**What needs to be done**
Transcribe every entry exactly, leaving out any pictures.

(Records to use begins)

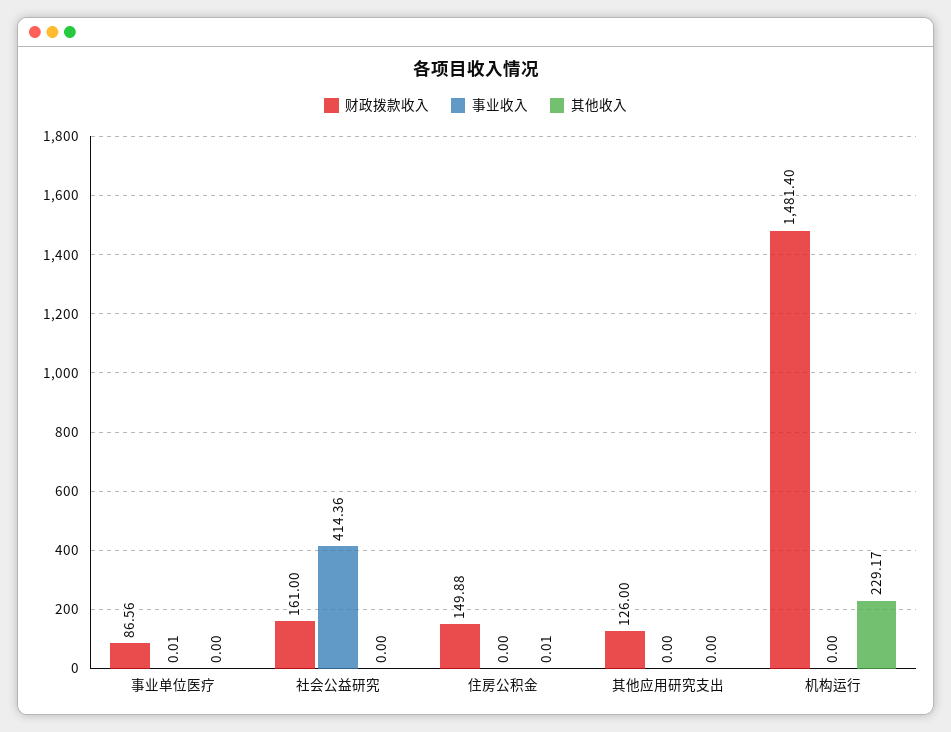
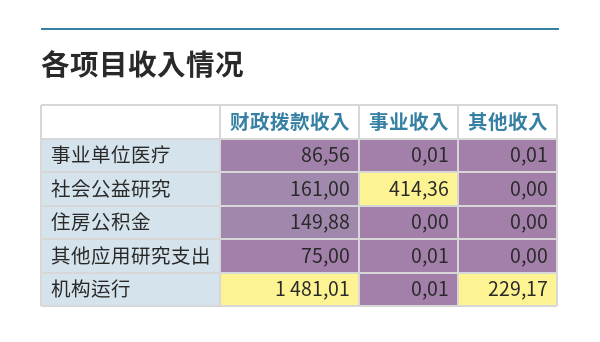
  {
    "财政拨款收入": {
      "事业单位医疗": 86.56,
      "社会公益研究": 161,
      "住房公积金": 149.88,
-     "其他应用研究支出": 126,
+     "其他应用研究支出": 75,
-     "机构运行": 1481.4
+     "机构运行": 1481.01
    },
    "事业收入": {
      "事业单位医疗": 0.01,
      "社会公益研究": 414.36,
      "住房公积金": 0,
-     "其他应用研究支出": 0,
+     "其他应用研究支出": 0.01,
-     "机构运行": 0
+     "机构运行": 0.01
    },
    "其他收入": {
-     "事业单位医疗": 0,
+     "事业单位医疗": 0.01,
      "社会公益研究": 0,
-     "住房公积金": 0.01,
+     "住房公积金": 0,
      "其他应用研究支出": 0,
      "机构运行": 229.17
    }
  }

(Records to use ends)

**Answer to this task**
  {
    "财政拨款收入": {
      "事业单位医疗": 86.56,
      "社会公益研究": 161,
      "住房公积金": 149.88,
-     "其他应用研究支出": 126,
+     "其他应用研究支出": 75,
-     "机构运行": 1481.4
+     "机构运行": 1481.01
    },
    "事业收入": {
      "事业单位医疗": 0.01,
      "社会公益研究": 414.36,
      "住房公积金": 0,
-     "其他应用研究支出": 0,
+     "其他应用研究支出": 0.01,
-     "机构运行": 0
+     "机构运行": 0.01
    },
    "其他收入": {
-     "事业单位医疗": 0,
+     "事业单位医疗": 0.01,
      "社会公益研究": 0,
-     "住房公积金": 0.01,
+     "住房公积金": 0,
      "其他应用研究支出": 0,
      "机构运行": 229.17
    }
  }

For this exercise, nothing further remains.